Lewis received the award for her paper, “Tracking Program State: A Key Challenge in Learning to Program,” which shares the case study of a middle-school student’s experience debugging a computer program he had written.
“The take-away from the paper is that we should help students recognize what they should be paying attention to within the programming environment. A particularly important thing to pay attention to is the state—all the variables that are relevant to how the computer program runs,” Lewis said. “I was pleased during the presentation that the attendees took seriously what we could learn from analyzing a single student’s experience. This reaction was surprising and encouraging.”

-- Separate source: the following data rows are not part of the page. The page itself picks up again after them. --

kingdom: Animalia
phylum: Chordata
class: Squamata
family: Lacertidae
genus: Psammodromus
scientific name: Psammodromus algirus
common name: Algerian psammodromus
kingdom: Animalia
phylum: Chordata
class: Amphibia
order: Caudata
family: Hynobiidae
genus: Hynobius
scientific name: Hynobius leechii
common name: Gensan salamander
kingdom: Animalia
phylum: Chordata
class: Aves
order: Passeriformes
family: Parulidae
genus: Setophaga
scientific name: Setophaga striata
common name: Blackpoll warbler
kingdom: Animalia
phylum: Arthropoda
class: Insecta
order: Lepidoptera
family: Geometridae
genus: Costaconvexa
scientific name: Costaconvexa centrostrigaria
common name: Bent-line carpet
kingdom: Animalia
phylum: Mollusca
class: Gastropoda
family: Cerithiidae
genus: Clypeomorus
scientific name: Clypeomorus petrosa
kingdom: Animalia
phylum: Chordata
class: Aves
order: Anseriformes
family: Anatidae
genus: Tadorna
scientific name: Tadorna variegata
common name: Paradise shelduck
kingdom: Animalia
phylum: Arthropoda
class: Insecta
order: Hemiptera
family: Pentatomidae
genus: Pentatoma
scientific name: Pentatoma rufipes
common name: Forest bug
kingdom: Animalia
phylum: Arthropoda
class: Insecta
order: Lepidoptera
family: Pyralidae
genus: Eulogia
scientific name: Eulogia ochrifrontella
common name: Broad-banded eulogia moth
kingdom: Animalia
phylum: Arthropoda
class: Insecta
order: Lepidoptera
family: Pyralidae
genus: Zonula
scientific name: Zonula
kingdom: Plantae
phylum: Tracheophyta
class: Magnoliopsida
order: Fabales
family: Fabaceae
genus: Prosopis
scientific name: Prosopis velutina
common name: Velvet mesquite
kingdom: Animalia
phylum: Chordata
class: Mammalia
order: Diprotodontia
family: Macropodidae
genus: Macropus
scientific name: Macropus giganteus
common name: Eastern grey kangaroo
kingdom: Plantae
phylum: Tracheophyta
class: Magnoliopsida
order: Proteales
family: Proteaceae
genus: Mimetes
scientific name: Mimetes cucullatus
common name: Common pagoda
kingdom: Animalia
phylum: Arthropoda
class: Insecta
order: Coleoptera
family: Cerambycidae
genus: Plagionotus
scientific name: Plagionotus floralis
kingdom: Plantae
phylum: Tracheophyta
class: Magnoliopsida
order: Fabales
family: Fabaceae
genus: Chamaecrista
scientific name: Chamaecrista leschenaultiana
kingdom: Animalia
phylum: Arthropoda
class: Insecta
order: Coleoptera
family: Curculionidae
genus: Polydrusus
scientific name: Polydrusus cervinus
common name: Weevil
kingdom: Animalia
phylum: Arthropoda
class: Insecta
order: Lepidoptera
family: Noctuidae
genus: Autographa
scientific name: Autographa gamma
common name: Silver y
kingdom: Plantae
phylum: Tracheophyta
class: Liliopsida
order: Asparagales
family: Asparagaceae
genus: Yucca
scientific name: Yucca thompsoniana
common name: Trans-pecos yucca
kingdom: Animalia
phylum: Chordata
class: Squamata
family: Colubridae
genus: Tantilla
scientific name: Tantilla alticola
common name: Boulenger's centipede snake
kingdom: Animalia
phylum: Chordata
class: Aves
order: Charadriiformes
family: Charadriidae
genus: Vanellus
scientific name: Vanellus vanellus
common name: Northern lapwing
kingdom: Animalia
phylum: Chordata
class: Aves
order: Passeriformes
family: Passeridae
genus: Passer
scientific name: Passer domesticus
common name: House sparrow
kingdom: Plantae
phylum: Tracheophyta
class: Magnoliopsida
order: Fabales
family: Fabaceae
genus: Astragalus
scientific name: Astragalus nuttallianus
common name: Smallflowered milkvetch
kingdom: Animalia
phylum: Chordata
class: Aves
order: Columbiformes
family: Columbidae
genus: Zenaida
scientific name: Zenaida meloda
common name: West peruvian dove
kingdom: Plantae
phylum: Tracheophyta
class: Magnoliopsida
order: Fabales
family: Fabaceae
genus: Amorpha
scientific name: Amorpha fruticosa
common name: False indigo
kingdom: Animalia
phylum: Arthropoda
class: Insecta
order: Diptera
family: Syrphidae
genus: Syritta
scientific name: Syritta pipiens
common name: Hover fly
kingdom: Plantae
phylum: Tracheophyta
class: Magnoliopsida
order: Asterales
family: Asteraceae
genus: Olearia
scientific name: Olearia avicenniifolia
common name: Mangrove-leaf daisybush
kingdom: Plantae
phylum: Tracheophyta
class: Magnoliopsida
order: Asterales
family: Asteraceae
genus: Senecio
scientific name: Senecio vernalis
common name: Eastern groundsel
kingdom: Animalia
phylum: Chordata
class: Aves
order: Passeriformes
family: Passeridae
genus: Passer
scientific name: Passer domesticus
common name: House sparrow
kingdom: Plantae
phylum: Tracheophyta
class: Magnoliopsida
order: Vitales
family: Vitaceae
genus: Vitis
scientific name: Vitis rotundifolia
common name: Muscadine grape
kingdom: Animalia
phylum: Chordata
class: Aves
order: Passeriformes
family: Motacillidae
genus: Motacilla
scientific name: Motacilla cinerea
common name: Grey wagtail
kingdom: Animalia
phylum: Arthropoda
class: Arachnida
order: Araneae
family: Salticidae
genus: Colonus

Lewis conducted her research in 2009 while pursuing graduate studies at the University of California at Berkeley. She collected her data during a summer enrichment program that taught computer science to students entering the 6th grade. With parental and student consent, she recorded the students’ work and conversations that took place within the programming environment.
“This type of qualitative, close analysis of individual students engaged in authentic behavior is rare within computer science education,” she said.
Lewis joined the Harvey Mudd College faculty this fall. She earned her bachelor’s degree (electrical engineering and computer science, 2005), her master’s degree (computer science, 2009) and her doctorate (science and mathematics education, 2012) from UC Berkeley. Her research focuses on computer science education.